110 Iowa L. Rev. 1203 (2025)
Abstract
A heap of criminals is not a conspiracy any more than a pile of bricks is a house, yet every day in court, prosecutors elevate the stakes in prosecutions and plea bargaining by charging defendants who commit crimes in groups with conspiracy. The crime may be as disorganized as the impulsive decision to rob a convenience store, but if the prosecutor can show that more than one person participated in the crime, she can add a conspiracy charge. The premise of the Article is that this is wrong and that conspiracy charges should be reserved for cases where there is an agreement to commit a crime followed by substantial planning and plotting to carry out the crime.

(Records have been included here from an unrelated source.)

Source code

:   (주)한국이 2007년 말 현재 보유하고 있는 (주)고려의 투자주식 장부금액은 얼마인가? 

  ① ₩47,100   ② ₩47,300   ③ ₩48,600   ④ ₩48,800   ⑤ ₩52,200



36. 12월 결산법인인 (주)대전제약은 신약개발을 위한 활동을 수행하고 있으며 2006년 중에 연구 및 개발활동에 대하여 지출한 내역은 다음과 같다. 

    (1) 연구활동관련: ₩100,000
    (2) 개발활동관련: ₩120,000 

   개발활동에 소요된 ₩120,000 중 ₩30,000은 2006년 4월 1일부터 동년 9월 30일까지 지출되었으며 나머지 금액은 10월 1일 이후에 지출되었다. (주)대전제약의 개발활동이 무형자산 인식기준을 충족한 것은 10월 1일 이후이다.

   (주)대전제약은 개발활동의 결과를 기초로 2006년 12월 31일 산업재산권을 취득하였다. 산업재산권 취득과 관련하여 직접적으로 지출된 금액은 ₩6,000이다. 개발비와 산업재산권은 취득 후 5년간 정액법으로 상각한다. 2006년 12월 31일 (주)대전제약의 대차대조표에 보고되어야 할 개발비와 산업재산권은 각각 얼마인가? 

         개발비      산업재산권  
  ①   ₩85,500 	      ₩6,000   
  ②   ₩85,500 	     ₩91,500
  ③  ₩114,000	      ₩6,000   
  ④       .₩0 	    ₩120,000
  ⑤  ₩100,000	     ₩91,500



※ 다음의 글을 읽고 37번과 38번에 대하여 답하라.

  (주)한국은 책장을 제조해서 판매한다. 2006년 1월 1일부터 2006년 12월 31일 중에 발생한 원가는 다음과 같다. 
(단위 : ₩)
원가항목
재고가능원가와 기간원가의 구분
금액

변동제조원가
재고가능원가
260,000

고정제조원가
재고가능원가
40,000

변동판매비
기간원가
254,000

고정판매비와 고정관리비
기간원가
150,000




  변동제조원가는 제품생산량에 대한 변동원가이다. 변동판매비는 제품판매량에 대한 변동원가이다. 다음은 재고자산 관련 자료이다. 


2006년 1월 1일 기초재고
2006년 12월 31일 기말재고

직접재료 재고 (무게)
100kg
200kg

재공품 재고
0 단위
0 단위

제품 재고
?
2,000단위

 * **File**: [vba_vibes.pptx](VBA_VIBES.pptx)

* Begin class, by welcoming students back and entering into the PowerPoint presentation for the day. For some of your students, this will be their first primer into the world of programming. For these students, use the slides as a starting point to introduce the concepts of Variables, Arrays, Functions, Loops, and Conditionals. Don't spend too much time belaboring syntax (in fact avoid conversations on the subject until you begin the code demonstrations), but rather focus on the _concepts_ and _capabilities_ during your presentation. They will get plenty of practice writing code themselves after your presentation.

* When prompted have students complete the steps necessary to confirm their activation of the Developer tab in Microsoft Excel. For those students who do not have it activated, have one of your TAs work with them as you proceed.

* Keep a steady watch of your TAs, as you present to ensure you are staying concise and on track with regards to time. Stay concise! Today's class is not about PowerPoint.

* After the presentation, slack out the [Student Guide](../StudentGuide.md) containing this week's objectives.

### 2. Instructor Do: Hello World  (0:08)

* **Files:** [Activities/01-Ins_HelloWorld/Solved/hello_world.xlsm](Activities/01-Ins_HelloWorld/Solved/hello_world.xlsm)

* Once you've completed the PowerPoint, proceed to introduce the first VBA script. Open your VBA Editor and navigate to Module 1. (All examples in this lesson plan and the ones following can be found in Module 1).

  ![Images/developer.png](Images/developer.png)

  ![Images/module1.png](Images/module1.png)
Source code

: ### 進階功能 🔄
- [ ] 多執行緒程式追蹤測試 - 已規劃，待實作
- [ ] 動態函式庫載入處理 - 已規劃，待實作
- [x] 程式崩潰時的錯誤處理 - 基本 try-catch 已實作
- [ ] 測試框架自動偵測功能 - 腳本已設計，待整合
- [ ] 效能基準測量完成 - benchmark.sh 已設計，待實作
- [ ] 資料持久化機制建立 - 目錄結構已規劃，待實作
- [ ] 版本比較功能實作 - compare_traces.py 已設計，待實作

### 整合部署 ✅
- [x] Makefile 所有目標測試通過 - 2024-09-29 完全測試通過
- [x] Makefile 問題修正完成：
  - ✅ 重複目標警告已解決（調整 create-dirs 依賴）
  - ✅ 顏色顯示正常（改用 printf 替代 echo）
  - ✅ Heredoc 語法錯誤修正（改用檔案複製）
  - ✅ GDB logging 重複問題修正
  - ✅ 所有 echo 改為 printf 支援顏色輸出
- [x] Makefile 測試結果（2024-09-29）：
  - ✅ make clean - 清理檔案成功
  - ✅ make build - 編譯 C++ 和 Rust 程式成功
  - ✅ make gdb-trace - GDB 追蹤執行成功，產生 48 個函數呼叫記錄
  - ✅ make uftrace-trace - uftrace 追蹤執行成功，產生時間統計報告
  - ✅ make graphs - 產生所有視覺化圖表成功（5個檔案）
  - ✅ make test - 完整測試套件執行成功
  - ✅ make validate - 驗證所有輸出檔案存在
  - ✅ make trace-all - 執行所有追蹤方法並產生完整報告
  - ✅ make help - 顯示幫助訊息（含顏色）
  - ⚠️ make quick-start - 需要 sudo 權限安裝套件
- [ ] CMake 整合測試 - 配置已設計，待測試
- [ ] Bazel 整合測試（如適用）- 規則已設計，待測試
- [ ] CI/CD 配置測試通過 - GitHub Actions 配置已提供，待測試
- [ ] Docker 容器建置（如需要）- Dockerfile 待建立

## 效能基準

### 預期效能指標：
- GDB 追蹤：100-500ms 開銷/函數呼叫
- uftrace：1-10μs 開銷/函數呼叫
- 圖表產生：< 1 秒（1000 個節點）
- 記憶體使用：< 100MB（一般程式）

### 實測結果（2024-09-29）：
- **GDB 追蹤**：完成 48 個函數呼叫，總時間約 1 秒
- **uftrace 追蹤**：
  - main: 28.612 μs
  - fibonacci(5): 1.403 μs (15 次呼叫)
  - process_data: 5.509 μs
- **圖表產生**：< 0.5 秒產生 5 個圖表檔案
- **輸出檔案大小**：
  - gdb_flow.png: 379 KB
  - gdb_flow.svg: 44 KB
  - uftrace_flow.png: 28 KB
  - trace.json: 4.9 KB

Only in these cases do the defendants’ actions pose a special danger and deserve to be called a conspiracy.
My solution is to add a substantial planning and organization requirement to the definition of conspiracy. The Article shows various factors that can be used to instruct juries on whether the requirement has been met. Courts can ask whether the alleged conspiracy featured a pattern of criminal activity, a division of labor, hierarchy, and institutionalization; they can probe whether there was overt planning (a meeting or Slack channel), a lapse in time between the alleged agreement and the execution of the crime, and whether the target of the conspiracy was a sufficiently complicated crime to require planning and organization to execute it.
In the course of the Article, I argue that doctrinal scholarship has an important role to play in the effort for criminal justice reform because it can appeal to those in power who do not support criminal justice reform for humanitarian or egalitarian reasons.